Nach fast zwei Monaten komme ich endlich dazu, um Ihnen zu danken für den schönen Brief und die Beilagen! Der Frauenkopf ist höchst intim und lebendig aufgefasst und herrlich wiedergegeben, wobei ich kaum zu fragen wage: ist es Crayon oder was sonst? Es muss unendlich leise gezeichnet sein, sonst schiene nicht überall das Korn des Papieres durch. Die drei Radierungen zeigen wieder einen merkwürdigen Fortschritt ins Freie und Sichere. Die meiste Gunst wird wohl die Dame mit dem Bukett finden, aber am meisten Poesie hat der Hohlweg, an welchem ich nur die nächste Baumgruppe unten im Mittelgrund noch würde mit ins Licht gezogen wünschen. Ich wiederhole: Sie wären schon jetzt eine wahre Akquisition für einen Luxusediteur.

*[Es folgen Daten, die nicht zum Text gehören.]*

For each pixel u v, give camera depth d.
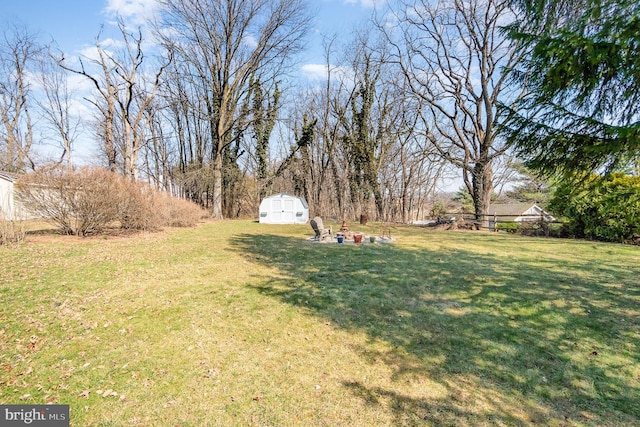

Die zwei »Weiber, welche Sie zusammengeknorzt« haben, werden sich nicht so übel zusammen ausnehmen, denke ich. Dass die Szene im landschaftlichen Freien, im offenen Licht vor sich geht, kann dem Bilde Gunst schaffen, denn am renfermé, an Prachtzimmern, deren Mobiliar man längst kennt, bekommt der Beschauer geschwinder genug. Ich bin nun begierig, ob die Vorlesende lacht oder die andere eher trauert? – Ob sie stehen, gehen oder sitzen? – Ob der Fond eine hellbeschienene Spaliermauer oder ein ferner Park ist oder ein Wald mit einer Villa in der Ferne? Ob es ein Breitbild oder ein Hochbild wird? Verraten Sie gelegentlich etwas hierüber.
Das Souper bei X., zu dessen Fortsetzung als Weingelage ich mich einfand, war recht gemütlich, und da es Freitag war und ich Samstags nicht lese, konnte ich mir auch dessen Verlängerung bis 2 Uhr gefallen lassen. An gewöhnlichen Tagen aber liebe ich es sehr, halbzwölf in den Federn zu sein.
Unsere hiesigen Angelegenheiten sind und bleiben in den Händen, die Sie wissen. In den letzten Tagen ist es guter Ton im Volksfreund und Basler Nachrichten, der Universität Tritte unter dem Tisch zu geben. Hierin bin ich aber ein hartgesottener Fatalist: wenn unsere Universität dem Untergang bestimmt ist, so kommt dies von einem höhern Ratschluss her als aus jenen Zeitungsartikeln, und wenn wir fortdauern sollen, so steht geschrieben, dass solche Finken uns nicht schaden sollen. Ein kleiner Zug zum Bessern ist, dass auch Radikale anfangen, über die hiesige Verschwendung resp. Steuernaussicht zu heulen. In solchem Anflug von Katzenjammer hat neuerlich, wie Sie wissen werden, der Grosse Rat einen Schulbau wenigstens um ein Jahr verschoben, und das war schon viel.
An Ihrer Vergötterung der Pariserinnen habe ich immer von neuem etwas zu nörgeln. Es ist doch mit aller Grazie ein grossstädtisch verlebtes Volk, und wenn Sie sich hievon überzeugen wollen, so merken Sie nur einmal unparteiisch auf die Kleinheit ihrer Stimmen und schliessen Sie daraus auf die physische Gesamtbedürftigkeit der Rasse. Denn an Ihre Augen (welche Ihnen sofort die Mangelhaftigkeit der Schultern etc. verraten müssten) appelliere ich jetzt absichtlich nicht. Der Schluss hieraus ist: irgendwo Studien zu machen, wo gesunde Bauernmädchen in einiger Anzahl leben. Dass Sie zwischen hinein in Paris sehr vorzüglich gewachsene Modelle beständig studieren, welche aus der halben Welt dorthin kommen, genügt nicht, um Sie vor dem allzugrossen Kultus der femme parisienne zu bewahren. Es könnte ohnehin sein, dass die Verehrung der Völker für Paris im ganzen bald auf dem letzten Loche pfiffe. Dies ist eine Lästerung, ich weiss es, aber ich kann sie nicht unterdrücken.
21. März.
Auch heute morgen kann ich mich in dieser Hinsicht noch nicht bessern. Man macht dem Pariser Chik zuviel den Hof. Für eine künftige Kunstgeschichte (wenn in dem bevorstehenden Barbarenzeitalter noch eine möglich wäre) würde es eine anregende Aufgabe sein, diese ganze Erscheinung als eine vergangene, historisch gewordene in beschreibende Worte und verdeutlichende Illustrationen zu fassen.
Seit Monaten habe ich Rheumatismus in der linken Ferse und muss nun abwarten, was der Doktor mir für die Ferien verschreibt. Letztere beginnen für mich nächsten Freitag und dauern drei Wochen, dann geht der Tanz wieder an.